◆ To do: Every line from the one bearing "советы экспертов" through the last line of the entries should be printed exactly, with no other output.

◆ Task input:
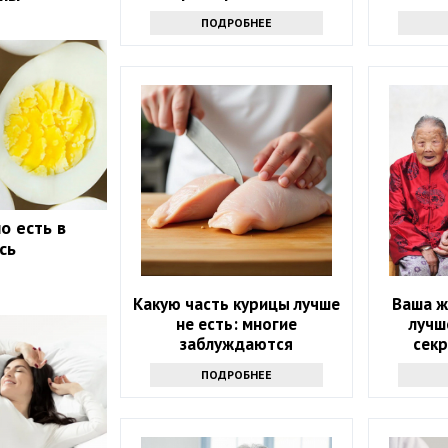
микроволновке и почему:
ПОДРОБНЕЕ
советы экспертов
о есть в
сь
Какую часть курицы лучше
Ваша ж
не есть: многие
лучш
заблуждаются
секр
д
ПОДРОБНЕЕ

◆ Solution to this problem:
советы экспертов
о есть в
сь
Какую часть курицы лучше
Ваша ж
не есть: многие
лучш
заблуждаются
секр
д
ПОДРОБНЕЕ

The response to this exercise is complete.